Central American anticorruption bodies set to expire, but foundations laid for legacies, former prosecutor says
17 July 2019. By Robert Thomason.
Although internationally backed commissions that pursue corruption cases in Guatemala and Honduras are set to disband in coming months, their successes in prosecuting officials will leave a legacy that the countries can build upon, a former Guatemalan prosecutor said.
For decades Guatemalans observed the impunity with which venal public officials acted, said Arturo Aguilar, who worked in Guatemala's Office of the Attorney General. The establishment in 2007 of the International Commission against Impunity in Guatemala (CICIG) helped pass antibribery laws and enforce them by jailing corrupt public officials, said Aguilar, who also had worked with CICIG.
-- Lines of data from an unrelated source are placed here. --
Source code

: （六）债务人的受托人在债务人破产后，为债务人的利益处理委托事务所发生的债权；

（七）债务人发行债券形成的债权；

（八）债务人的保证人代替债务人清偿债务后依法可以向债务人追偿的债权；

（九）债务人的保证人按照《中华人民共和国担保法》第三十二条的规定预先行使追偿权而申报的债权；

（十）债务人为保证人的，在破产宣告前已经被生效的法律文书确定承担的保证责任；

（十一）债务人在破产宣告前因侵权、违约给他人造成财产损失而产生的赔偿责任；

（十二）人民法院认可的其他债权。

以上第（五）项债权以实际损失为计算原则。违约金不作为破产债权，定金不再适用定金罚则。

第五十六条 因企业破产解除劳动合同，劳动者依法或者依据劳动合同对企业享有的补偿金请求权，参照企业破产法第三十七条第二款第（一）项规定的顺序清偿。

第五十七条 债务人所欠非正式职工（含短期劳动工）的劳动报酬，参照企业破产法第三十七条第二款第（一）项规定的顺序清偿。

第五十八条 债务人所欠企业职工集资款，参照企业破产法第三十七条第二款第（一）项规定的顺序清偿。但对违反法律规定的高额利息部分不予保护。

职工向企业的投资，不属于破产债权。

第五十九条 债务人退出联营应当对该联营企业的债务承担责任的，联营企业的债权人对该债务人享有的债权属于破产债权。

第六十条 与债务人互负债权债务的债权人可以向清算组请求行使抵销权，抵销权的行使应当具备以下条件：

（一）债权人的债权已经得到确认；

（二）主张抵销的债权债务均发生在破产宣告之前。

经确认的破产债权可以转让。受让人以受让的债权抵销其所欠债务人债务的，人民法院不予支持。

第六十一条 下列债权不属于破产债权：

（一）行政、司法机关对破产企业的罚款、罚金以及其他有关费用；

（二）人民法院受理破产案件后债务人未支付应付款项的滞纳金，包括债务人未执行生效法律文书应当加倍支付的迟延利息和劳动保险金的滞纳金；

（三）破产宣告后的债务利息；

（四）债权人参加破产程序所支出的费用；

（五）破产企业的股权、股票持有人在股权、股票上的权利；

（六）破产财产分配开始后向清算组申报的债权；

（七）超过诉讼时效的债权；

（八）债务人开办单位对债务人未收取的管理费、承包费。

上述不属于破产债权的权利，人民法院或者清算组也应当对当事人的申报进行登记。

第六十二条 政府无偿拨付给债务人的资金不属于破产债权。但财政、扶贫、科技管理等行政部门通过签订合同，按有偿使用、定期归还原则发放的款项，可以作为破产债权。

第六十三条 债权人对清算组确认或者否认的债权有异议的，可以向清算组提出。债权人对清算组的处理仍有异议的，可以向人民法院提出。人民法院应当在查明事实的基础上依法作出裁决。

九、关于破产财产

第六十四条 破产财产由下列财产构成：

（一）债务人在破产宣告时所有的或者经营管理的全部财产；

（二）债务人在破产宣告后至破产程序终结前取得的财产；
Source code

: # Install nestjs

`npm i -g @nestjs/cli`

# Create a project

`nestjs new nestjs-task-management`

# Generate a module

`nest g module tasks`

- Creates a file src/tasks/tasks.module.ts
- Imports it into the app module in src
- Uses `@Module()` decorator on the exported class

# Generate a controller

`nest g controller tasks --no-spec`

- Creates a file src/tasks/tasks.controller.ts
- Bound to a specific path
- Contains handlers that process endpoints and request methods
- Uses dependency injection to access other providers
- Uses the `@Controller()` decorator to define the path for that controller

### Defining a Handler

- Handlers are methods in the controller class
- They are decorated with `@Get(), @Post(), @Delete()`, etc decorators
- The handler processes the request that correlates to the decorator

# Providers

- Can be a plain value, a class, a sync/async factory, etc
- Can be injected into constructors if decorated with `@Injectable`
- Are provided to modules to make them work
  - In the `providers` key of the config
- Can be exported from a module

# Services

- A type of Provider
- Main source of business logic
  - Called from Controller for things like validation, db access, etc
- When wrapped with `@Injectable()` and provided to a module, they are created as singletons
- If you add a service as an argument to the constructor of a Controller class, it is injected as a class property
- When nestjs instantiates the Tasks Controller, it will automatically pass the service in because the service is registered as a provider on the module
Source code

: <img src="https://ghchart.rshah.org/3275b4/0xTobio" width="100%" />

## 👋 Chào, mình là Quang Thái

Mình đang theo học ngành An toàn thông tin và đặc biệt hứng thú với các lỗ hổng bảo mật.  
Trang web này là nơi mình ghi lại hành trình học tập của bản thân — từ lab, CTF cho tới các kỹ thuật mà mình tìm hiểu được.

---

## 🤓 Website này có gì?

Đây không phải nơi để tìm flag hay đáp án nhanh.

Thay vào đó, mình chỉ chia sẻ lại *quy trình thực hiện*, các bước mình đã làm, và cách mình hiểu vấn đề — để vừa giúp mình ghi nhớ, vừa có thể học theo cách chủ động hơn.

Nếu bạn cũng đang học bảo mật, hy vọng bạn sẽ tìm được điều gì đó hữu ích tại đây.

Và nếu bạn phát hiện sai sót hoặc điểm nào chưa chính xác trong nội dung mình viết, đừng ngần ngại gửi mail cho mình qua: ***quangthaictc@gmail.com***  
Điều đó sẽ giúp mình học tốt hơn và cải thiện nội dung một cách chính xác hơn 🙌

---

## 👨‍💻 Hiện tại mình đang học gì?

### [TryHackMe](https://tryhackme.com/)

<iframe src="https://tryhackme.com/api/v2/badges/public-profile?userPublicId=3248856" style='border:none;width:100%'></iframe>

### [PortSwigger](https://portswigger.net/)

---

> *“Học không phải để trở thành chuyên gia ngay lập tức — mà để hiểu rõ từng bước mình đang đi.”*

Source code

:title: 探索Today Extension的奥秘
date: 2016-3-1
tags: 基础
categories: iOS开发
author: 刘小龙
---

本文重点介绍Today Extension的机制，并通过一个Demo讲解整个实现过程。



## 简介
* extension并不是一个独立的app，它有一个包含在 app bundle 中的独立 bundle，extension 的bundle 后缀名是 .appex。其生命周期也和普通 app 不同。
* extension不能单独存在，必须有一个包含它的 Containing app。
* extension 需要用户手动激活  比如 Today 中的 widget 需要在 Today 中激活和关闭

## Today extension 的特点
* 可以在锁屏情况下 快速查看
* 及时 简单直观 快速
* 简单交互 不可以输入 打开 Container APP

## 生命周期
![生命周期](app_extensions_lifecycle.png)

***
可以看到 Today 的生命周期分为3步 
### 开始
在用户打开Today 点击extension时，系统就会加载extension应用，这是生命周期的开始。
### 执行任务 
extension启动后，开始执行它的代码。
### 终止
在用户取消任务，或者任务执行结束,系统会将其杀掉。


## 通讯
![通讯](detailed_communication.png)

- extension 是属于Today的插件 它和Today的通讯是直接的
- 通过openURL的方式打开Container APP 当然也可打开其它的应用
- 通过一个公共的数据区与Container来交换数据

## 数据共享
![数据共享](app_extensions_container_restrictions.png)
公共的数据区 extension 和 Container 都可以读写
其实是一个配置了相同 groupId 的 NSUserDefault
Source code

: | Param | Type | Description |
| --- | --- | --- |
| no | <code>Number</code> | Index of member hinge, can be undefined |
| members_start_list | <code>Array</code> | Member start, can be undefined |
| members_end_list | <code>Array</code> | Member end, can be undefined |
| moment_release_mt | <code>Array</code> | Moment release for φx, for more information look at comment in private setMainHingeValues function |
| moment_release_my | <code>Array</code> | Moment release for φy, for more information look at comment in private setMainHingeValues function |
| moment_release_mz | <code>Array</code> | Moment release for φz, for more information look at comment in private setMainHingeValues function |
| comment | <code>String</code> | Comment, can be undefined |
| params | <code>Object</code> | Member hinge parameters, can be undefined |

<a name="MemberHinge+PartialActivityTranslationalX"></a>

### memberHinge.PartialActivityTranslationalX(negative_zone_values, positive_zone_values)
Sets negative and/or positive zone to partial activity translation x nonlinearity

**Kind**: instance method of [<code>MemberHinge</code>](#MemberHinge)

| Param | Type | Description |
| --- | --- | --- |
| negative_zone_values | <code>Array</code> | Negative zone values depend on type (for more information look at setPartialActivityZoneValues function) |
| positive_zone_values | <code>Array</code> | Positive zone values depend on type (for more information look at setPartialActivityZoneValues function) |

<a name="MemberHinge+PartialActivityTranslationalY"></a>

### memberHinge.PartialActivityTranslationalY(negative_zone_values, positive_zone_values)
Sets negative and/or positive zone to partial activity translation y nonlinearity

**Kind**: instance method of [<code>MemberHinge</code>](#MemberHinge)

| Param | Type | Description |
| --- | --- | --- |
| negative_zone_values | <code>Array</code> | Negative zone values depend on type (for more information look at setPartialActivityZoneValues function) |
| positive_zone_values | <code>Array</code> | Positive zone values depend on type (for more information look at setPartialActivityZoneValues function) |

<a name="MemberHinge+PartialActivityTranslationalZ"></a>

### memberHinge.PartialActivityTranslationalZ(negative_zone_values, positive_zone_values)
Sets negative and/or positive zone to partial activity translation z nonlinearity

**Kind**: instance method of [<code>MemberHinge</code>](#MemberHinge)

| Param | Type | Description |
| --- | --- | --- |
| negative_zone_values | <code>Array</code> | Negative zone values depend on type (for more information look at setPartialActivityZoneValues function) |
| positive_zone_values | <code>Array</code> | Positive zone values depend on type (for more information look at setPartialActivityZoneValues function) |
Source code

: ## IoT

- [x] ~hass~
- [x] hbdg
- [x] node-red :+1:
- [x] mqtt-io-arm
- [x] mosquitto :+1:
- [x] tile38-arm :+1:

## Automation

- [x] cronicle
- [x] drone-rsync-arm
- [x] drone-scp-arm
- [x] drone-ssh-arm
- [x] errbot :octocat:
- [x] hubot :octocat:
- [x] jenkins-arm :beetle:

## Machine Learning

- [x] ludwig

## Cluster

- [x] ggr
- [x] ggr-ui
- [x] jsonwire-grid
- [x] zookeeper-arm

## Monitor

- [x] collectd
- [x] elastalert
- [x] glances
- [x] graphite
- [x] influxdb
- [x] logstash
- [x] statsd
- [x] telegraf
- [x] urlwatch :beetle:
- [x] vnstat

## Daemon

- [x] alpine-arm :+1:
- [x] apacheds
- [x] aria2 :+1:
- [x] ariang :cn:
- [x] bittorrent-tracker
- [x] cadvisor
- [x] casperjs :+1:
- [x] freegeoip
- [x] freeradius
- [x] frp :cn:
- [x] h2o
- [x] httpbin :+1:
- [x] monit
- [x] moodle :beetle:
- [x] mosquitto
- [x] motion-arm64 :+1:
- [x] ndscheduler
There is a "new conscience of being put before a court or being put before a prosecutor" and "that consequences can happen and will happen if you don't obey the law," said Aguilar, now executive director of the Seattle International Foundation, a group focusing on rule of law in Central America, on a panel* in Washington, DC.
"That is the legacy, I think that CICIG and MACCIH [Mission in Support of the Fight Against Corruption in Honduras] and all of these efforts can leave in my country or in other countries in Central America," Aguilar said.
CICIG has helped the Guatemalan attorney general's office obtain more than 300 convictions, according to an American University study. CICIG also participated in the indictment of former President Otto Perez Molina on bribery charges; Molina is in custody awaiting trial. MACCIH, established in 2016, has been credited with assisting in dozens of convictions. Both commissions assist national authorities who try the cases in national courts.
— Ex-attorney general agrees —
Thelma Aldana, the former Guatemalan attorney general who while in office obtained the indictment against Molina and others associated with his case, agreed with Aguilar that anticorruption cultural changes are following the institutional changes brought by CICIG and other anti-graft efforts.
"We are in a stage of retreat now, but we have laws on the books and capacity that no one can take away and a mentality in the hearts and minds of the people that no one can reverse," Aldana told the audience through a translator.
Aldana herself was charged with embezzlement in March the same week she registered to run for president of Guatemala; she denies the charges. The Guatemalan Constitutional Court in June disqualified her candidacy, a decision denounced by a group of US senators who called it "politically motivated."
— Mandates ending —
Outgoing Guatemalan President Jimmy Morales has said he will not renew the mandate of CICIG when it ends in September. Morales has been investigated by CICIG and Aldana for misuse of campaign funds.
Presidential elections in Guatemala are set for Aug. 11, and none of the leading candidates has indicated they will renew CICIG, said Charles T. Call, an American University fellow who has been studying anticorruption commissions in Central America.
The mandate of the Honduran anticorruption commission MACCIH will expire in January 2020. MACCIH is backed by the Organization of American States.
— FCPA a legal concern —
The weakness of the rule of law is a key contributor to migration from Central America and an obstacle to economic progress, said Mark L. Schneider, a senior adviser at the Center for Strategic & International Studies.
"US business, and other international business, are leery about expansion into a region without the certainty of the rule of law and guarantees of a level playing field so that firms are not faced with unfair competition unless they violate the Foreign Corrupt Practices Act," Schneider said.
"Just last week the State Department issued its investment climate statement for Guatemala, noting that foreign direct investment flows fell 11 percent last year, and it noted complex and confusing laws and regulations, inconsistent judicial decisions, bureaucratic impediments and corruption continue to constitute practical barriers to investment," Schneider said.